All that being said, there are already websites that map out astronomical features in a geolocation-like way. It's worthwhile to consider supporting that type of geolocation data on Wikidata.
Sven
On Tue, Dec 18, 2012 at 12:14 PM, Scott MacLeod < worlduniversityandschool@gmail.com> wrote:
Denny,
Thanks for this.
Are there ways to structure this geolocation data now to anticipate more 'fluid' uses of it, say 5 or 10 years from now, or beyond, in representing water, or astronomical processes, in something like interactive, realistic models of the earth or the universe, which would also be useful to Wikipedia's developing goals / mission?
Scott
On Tue, Dec 18, 2012 at 8:57 AM, Gregor Hagedorn g.m.hagedorn@gmail.comwrote:
Now, I don't think we need or want ranges as a data type at all
(better have
separate properties for the beginning and end).

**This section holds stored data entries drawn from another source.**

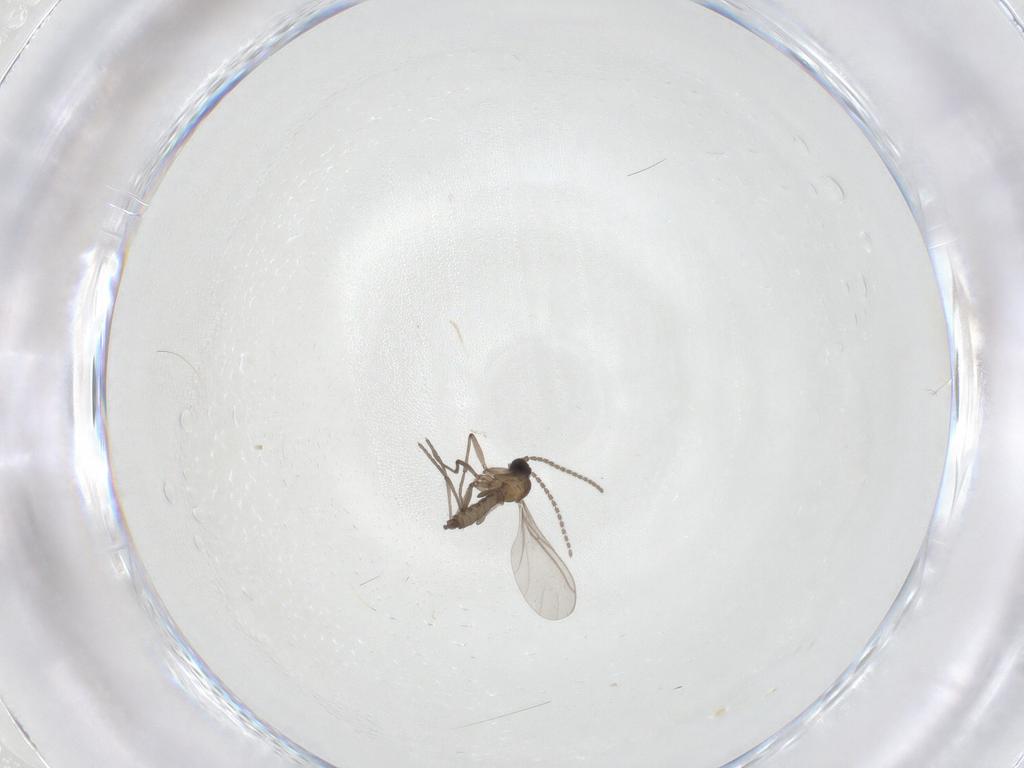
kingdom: Animalia
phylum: Arthropoda
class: Insecta
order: Diptera
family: Sciaridae
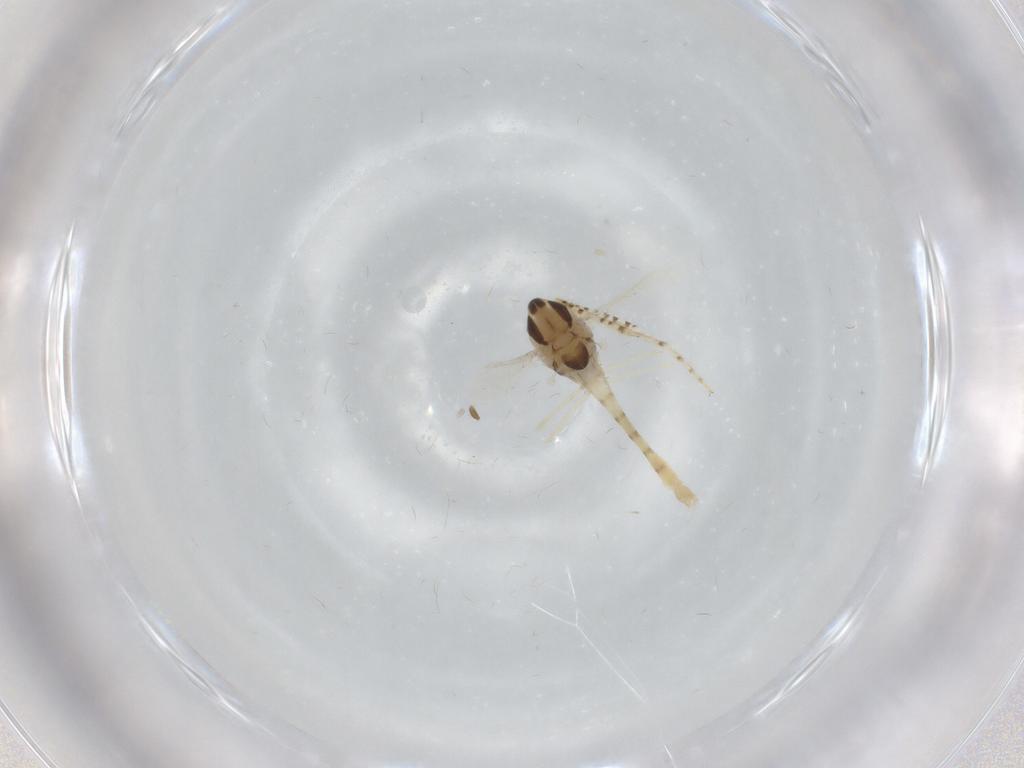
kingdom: Animalia
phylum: Arthropoda
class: Insecta
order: Diptera
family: Chironomidae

I am afraid this will then put a heavy burden on users to enter, proofread, and output values. Data input becomes dispersed, because the value "18-25 cm length " has to be split and entered separately. You have to write a custom output for each property then, and do all the query logic (> lower, < upper) for each property in each Wikipedia client.
I believe this is something that is healthy to do centrally. I believe the concept of intervals exists because of that.